The independence referendum will take place on September 18 next year.
The proposed Independence Day of Thursday March 24 2016 would follow the dissolution of the current Scottish Parliament.
March 24 is the anniversary of both the Union of the Crowns in 1603 and of the signing of the Acts of Union in 1707.
The 170,000-word white paper will be available from Tuesday in hard copy and e-book form. The Scottish Government said it wants as many households in Scotland as possible to have a copy.
Ms Sturgeon said: "This guide to an independent Scotland will be the most comprehensive and detailed blueprint of its kind ever published, not just for Scotland but for any prospective independent country.
"It is a landmark document which sets out the economic, social and democratic case for independence.

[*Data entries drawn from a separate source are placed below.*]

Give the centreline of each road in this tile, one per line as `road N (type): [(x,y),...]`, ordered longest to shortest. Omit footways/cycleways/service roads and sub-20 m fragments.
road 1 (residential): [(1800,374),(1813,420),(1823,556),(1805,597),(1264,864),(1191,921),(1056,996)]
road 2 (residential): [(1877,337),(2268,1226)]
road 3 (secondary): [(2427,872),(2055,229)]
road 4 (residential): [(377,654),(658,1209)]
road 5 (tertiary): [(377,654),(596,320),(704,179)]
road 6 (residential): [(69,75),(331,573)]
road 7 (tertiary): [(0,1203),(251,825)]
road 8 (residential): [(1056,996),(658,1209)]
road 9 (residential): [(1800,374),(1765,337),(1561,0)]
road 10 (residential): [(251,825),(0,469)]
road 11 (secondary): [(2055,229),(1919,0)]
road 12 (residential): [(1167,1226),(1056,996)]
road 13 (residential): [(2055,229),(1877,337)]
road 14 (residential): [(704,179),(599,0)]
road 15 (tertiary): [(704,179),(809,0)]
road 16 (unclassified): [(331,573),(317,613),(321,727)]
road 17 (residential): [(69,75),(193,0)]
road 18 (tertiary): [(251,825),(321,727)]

"It demonstrates Scotland's financial strengths and details how we will become independent - the negotiations, preparations and agreements that will be required in the transition period from a vote for independence in September next year to our proposed Independence Day of 24th March 2016 and in time for the first elections to an independent Scottish Parliament in May of that year."
Asked about plans for a currency union on the BBC's Sunday Politics Scotland, Ms Sturgeon said: "My point is that we will be in a currency union because it's in the best interests of Scotland and the best interests of the UK."
She said Scottish ministers do not favour going into the euro and stressed that an independent Scotland could not be forced to join that currency.
SNP MP Stewart Hosie, the party's Treasury spokesman in Westminster, said that refusing to allow Scotland to use sterling would "shred" the currency.
He told Pienaar's Politics on BBC Radio 5 Live: "The UK, or sterling zone, balance of trade deficit right now is £35 billion a year. Scottish oil and gas exports are £30 billion.
"That would effectively double the sterling zone trade imbalance and shred the currency. That would be really silly."
A Scottish Government spokeswoman said: "As the Fiscal Commission Working Group - which includes two Nobel Prize winners - has made clear, it is in the best interests of the rest of the UK for Scotland to retain sterling, in a currency union.
"In part due to the valuable contribution Scotland makes to sterling and the UK's balance of payments but also in the interests of businesses in the rest of the UK for whom Scotland is their second largest export market.
"With independence Scotland will have the full range of economic tools we need to target all of our efforts and resources at increasing investment, boosting long term job opportunities and creating a more prosperous Scotland."